Sadece enerji değil, savunma sanayi de Türkiye-Rusya ilişkilerinin önemli bir parçasını oluşturuyor. Türkiye, Rusya’dan S-400 hava savunma sistemlerini satın alarak, kendi savunma politikalarında bağımsız bir strateji geliştirmeye çalıştı. Ancak bu durum, NATO ile olan ilişkilerinde bazı tartışmalara yol açtı. Her iki ülke de kendi ulusal güvenlik çıkarlarını gözetirken, diplomatik düzeyde işbirliği içerisinde olmaya devam ediyor.
Turizm sektöründe de önemli gelişmeler yaşanıyor. Rus turistlerin Türkiye’ye akını, ekonomik ilişkilerin derinleşmesine katkı sunuyor. Türkiye’nin turizm gelirlerinin önemli bir kısmını oluşturan Rus turistler, iki ülke arasındaki ilişkilerin can damarı niteliğinde. Covid-19 pandemisi sonrası yeniden açılan sınırlarla birlikte, bu alanın daha da rağbet göreceği tahmin ediliyor.
Son yıllarda Suriye krizi ve bölgesel çatışmalar bağlamında Türkiye-Rusya ilişkileri daha da karmaşık bir hal aldı. Her iki ülke de Suriye’deki çatışmalara farklı perspektiflerden yaklaşsalar da, ortak çıkar doğrultusunda bazı dönemlerde işbirliği yapmayı da başardılar. Astana Süreci bu bağlamda önem kazanmaktadır. Türkiye ve Rusya'nın yanı sıra İran’ın da dahil olduğu bu süreç, bölgedeki krizin çözümüne katkı sağlamak amacıyla gerçekleştirilmiştir.
Özetle, Türkiye-Rusya diplomatik ilişkileri kendi içinde birçok dinamiği barındırıyor. 105 yıl süren bu ilişkiler, sıkıntılı dönemlerden geçse de her iki taraf da stratejik açıdan birbirine bağımlı hale gelmiştir. İnsanlar arası, ekonomik ve kültürel bağlar her geçen gün daha da güçlenirken, uluslararası alandaki gelişmelerin etkisi altında şekillenmeye devam ediyor. Gelecekte atılacak adımlar, sadece iki ülkesel anlamda değil, aynı zamanda bölgesel ve uluslararası dengenin nasıl kurulacağını da belirleyecektir.
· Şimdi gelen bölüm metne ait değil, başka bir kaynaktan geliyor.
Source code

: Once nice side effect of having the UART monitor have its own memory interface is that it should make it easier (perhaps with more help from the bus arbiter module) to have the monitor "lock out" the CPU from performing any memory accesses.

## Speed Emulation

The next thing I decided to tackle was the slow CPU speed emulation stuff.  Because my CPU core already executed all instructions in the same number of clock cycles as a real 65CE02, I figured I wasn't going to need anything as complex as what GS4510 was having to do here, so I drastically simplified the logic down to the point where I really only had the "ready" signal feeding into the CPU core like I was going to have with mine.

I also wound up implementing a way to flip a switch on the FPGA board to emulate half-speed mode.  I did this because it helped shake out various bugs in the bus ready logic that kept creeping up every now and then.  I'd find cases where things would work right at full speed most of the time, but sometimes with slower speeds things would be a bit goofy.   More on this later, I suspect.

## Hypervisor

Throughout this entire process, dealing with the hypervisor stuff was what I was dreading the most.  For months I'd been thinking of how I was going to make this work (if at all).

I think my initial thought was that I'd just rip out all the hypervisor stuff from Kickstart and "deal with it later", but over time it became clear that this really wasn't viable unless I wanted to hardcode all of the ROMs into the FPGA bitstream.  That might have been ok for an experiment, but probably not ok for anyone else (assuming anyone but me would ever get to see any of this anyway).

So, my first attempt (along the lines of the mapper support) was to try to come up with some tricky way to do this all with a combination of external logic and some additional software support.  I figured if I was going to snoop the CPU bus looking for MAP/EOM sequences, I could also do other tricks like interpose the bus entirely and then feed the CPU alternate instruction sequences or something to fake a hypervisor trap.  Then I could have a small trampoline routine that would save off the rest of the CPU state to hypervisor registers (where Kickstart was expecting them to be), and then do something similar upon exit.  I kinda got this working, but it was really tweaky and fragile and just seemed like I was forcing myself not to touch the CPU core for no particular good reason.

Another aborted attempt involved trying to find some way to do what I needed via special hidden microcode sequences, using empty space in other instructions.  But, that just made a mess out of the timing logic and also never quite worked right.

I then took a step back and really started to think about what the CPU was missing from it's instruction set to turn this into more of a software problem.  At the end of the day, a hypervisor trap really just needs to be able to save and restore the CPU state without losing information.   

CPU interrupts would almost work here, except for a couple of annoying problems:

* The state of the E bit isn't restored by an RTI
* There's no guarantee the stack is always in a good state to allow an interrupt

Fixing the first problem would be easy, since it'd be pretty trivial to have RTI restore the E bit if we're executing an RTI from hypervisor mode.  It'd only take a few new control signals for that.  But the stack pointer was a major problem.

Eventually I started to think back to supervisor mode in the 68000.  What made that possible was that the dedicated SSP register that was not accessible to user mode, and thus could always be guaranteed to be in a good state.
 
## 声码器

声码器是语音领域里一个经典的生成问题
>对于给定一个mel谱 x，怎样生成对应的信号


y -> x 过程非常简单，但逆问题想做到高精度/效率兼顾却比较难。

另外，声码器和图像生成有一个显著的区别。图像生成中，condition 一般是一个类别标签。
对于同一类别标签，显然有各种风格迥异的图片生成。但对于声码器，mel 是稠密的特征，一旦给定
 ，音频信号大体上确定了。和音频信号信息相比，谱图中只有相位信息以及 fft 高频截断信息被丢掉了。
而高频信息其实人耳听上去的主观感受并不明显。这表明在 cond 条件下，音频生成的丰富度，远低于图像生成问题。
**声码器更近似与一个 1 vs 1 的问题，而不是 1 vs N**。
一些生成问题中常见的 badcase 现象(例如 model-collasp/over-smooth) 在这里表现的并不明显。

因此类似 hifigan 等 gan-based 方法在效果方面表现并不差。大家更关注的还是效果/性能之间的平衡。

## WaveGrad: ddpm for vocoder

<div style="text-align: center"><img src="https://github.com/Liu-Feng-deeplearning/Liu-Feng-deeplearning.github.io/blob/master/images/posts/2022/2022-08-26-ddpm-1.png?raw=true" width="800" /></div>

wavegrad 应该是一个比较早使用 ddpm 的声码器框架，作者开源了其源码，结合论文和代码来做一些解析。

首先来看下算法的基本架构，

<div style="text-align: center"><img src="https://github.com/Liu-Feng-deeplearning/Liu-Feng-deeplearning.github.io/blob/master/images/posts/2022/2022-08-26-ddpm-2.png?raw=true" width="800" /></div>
Sonuç olarak, Türkiye ve Rusya'nın diplomatik ilişkileri, sadece tarihsel bir mesele değil, tüm dünyanın ilgisini çeken dinamik bir dizi olayın ve stratejik kararların sonucudur. Bu iki ülkenin birbirlerine olan bağı, farklı zorluklarla nasıl yüzleşeceklerini ve işbirliğini nasıl sürdüreceklerine dair önemli ipuçları vermektedir. 105 yıl sonra gelinen nokta, hem geçmişten dersler çıkartma hem de geleceği şekillendirme noktasında Türkiye-Rusya ilişkilerinin önemini bir kez daha vurgulamaktadır.